=== Section Start ===

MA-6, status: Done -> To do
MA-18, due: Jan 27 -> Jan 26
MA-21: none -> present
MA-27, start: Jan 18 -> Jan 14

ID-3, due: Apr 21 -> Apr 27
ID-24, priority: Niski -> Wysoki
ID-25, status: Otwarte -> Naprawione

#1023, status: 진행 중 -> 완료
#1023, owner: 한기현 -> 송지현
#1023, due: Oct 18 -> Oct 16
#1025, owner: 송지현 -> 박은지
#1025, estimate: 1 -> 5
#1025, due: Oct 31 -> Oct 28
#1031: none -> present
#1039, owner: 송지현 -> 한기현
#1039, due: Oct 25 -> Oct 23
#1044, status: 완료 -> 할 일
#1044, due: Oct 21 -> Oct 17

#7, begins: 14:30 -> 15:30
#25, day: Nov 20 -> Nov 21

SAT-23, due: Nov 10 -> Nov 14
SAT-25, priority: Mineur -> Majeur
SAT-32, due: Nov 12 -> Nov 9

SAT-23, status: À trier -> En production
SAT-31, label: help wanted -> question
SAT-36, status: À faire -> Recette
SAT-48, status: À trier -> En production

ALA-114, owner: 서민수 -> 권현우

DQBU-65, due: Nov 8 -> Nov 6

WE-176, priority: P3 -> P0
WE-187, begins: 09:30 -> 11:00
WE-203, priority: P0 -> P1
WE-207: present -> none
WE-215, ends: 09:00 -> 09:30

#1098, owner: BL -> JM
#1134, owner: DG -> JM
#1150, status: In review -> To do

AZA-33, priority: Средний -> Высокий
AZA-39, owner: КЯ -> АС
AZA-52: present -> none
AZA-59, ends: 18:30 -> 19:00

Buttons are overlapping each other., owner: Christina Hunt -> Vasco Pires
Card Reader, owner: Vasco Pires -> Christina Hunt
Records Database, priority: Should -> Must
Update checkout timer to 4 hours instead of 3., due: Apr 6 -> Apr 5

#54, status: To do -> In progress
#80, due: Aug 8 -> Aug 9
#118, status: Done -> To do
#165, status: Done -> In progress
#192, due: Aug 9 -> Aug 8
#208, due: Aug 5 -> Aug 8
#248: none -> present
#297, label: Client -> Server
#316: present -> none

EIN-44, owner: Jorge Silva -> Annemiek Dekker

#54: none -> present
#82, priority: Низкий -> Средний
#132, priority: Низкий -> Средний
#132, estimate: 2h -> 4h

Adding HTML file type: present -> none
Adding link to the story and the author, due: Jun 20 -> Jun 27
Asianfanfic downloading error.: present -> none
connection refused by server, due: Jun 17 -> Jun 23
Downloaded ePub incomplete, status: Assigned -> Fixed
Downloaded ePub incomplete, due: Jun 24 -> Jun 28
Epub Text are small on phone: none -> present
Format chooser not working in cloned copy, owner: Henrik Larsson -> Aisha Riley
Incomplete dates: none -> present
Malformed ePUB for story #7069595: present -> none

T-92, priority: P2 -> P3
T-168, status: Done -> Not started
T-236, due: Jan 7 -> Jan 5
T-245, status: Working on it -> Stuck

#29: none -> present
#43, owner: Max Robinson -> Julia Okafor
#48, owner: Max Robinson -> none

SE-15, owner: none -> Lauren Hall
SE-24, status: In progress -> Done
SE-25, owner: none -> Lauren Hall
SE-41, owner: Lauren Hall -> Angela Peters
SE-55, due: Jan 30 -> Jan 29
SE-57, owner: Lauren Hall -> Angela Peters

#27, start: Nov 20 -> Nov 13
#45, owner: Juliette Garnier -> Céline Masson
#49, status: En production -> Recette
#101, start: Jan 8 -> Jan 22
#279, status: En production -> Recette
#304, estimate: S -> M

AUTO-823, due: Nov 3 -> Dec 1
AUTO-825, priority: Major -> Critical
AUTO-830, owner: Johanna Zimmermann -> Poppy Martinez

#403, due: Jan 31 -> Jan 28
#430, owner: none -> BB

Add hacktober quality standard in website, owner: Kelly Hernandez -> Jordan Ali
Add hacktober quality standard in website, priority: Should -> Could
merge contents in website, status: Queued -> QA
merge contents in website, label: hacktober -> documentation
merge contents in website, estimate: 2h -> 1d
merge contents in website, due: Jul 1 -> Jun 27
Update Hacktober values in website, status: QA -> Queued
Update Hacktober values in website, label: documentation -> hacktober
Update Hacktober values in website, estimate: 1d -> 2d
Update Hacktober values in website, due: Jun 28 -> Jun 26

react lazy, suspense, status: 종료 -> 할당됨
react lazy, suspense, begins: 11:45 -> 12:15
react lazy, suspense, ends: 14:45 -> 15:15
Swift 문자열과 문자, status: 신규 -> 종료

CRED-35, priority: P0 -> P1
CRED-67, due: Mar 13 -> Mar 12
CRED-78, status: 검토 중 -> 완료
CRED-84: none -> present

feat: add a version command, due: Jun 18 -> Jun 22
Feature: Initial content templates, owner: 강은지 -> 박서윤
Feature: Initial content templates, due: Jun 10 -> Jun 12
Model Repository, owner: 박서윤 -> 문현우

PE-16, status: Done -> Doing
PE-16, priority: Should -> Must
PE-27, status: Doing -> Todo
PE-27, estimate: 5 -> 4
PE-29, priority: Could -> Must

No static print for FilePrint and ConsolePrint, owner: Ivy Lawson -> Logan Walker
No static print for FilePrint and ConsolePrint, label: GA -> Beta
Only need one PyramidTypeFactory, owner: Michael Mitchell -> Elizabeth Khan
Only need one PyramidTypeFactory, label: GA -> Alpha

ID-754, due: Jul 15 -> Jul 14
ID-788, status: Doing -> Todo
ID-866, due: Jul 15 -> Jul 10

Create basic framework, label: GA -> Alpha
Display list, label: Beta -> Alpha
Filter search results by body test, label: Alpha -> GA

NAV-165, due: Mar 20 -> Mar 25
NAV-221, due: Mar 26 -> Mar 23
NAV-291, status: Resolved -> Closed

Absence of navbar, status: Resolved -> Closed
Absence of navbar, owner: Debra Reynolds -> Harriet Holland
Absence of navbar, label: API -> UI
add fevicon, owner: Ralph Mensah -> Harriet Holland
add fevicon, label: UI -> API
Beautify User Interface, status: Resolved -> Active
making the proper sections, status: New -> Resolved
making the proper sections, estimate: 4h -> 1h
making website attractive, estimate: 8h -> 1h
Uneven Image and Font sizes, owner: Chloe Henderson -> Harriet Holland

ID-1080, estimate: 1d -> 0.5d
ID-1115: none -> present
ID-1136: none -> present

=== Section End ===

- WHAT THE EXERCISE ASKS -
Output the lines above exactly, but only those between the line holding "PE-27, estimate: 5 -> 4" and the line holding "Create basic framework, label: GA -> Alpha", inclusive.

- RESPONSE TO THIS TASK -
PE-27, estimate: 5 -> 4
PE-29, priority: Could -> Must

No static print for FilePrint and ConsolePrint, owner: Ivy Lawson -> Logan Walker
No static print for FilePrint and ConsolePrint, label: GA -> Beta
Only need one PyramidTypeFactory, owner: Michael Mitchell -> Elizabeth Khan
Only need one PyramidTypeFactory, label: GA -> Alpha

ID-754, due: Jul 15 -> Jul 14
ID-788, status: Doing -> Todo
ID-866, due: Jul 15 -> Jul 10

Create basic framework, label: GA -> Alpha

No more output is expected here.